The problem has a name in every large engineering organization. Tribal knowledge.
It’s the understanding of a codebase that lives in engineers’ heads, the non-obvious design decisions, the workarounds, the reasons a particular pattern exists, that never makes it into documentation. When an AI coding assistant encounters a large, complex repository without that context, it makes edits that don’t hold. It calls tools repeatedly trying to orient itself. It produces suggestions that work in isolation and break in integration.
Meta built a system to fix this. The results, published today on Meta’s Engineering Blog by Krishna Ganeriwal, Plawan Rath, and Ashwini Verma, are worth paying attention to.
By the numbers
– 50+ specialized AI agents deployed to read the full codebase – 4,100+ files across four repositories and three programming languages – 59 concise context files produced, encoding tribal knowledge for each code area – 100% of code modules now have structured navigation guides (up from 5%) – ~40% reduction in AI agent tool calls per task, Meta’s own preliminary measurement*
*The 40% figure is self-reported from preliminary testing. It has not been independently validated.
How the system works
The core architecture is a pre-compute engine. Rather than waiting for an AI coding assistant to figure out a codebase in real time, the approach most current tools use, Meta’s system runs a swarm of agents ahead of time to read every file systematically.
Those agents produce 59 context files. Each file encodes what a human expert would know about that section of the codebase: navigation structure, non-obvious patterns, the design decisions that explain why the code looks the way it does. When an AI coding assistant is later invoked, it has those context files available as structured guidance rather than raw code it must interpret from scratch.
The codebase in question covers four repositories, three languages, and more than 4,100 files. Before this system, AI agents had navigation guides for 5% of those modules. Now they have guides for all of them.
Why developers and AI platform teams should care
This is a practitioner-grade case study from an engineering organization operating at scale. The tribal knowledge problem isn’t unique to Meta. It exists in any codebase large enough that no single engineer understands the whole thing.
The approach Meta describes is model-agnostic in design, the context files work as input to whatever AI coding assistant is in use. That portability matters. It means the architecture isn’t tied to a specific model release or API, which makes it more durable as the model landscape shifts.
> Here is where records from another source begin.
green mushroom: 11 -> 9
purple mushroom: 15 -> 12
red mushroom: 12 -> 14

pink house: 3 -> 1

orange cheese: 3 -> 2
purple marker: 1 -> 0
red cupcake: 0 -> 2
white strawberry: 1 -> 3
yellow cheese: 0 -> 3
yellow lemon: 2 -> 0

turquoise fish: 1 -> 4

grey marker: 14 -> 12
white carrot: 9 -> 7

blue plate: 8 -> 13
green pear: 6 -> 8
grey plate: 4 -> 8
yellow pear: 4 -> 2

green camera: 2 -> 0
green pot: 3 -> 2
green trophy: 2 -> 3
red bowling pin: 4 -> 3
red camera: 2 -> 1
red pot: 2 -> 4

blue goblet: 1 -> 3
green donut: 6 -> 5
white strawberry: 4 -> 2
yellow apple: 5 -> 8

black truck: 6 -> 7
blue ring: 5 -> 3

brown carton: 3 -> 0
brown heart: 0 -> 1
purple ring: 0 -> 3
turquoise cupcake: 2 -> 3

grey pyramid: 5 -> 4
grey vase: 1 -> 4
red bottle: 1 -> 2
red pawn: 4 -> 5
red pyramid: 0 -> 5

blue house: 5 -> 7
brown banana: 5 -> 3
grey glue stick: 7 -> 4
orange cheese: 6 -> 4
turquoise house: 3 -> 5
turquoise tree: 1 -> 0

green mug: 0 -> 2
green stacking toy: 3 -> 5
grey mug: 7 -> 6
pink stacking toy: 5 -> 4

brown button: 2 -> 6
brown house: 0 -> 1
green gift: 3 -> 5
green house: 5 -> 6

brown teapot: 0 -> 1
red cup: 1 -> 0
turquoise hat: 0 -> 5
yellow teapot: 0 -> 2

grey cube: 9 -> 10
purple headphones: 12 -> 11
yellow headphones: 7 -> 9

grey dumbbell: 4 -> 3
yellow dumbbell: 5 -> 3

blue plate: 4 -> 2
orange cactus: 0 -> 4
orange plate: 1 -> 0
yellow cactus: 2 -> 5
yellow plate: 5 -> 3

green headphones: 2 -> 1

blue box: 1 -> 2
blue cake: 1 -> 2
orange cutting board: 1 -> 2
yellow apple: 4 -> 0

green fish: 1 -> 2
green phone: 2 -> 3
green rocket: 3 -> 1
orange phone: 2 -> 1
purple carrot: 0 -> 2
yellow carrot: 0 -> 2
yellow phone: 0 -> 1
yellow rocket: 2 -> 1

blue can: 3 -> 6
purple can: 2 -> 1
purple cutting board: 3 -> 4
The 40% reduction in tool calls has direct cost and performance implications. Every tool call is latency and, depending on the API, cost. An agent that needs fewer calls to complete a task is faster and cheaper to run.
What to watch
Meta hasn’t published this as a general-purpose tool, it’s a case study of an internal system applied to a specific codebase. The open question is whether the architecture generalizes. Does it work as well for codebases in different domains? What’s the cost of running 50+ agents for the initial pre-compute pass? How does the system handle rapid codebase evolution?
These questions aren’t answered in today’s post. Watch for follow-up publications from the named authors and for whether other frontier engineering organizations describe similar approaches.
TJS synthesis
Meta’s tribal knowledge system is one of the clearest published examples of a pre-compute context architecture for enterprise agentic AI. The approach trades upfront computation for runtime performance, an architectural bet that pays off when the codebase is stable enough to justify the investment. For AI platform teams building or buying agentic coding tools in 2026, this is the kind of first-party case study that should inform both build-vs-buy decisions and evaluation criteria. The metric to watch isn’t benchmark performance on generic tasks. It’s performance on your specific codebase. Meta’s system addresses exactly that gap.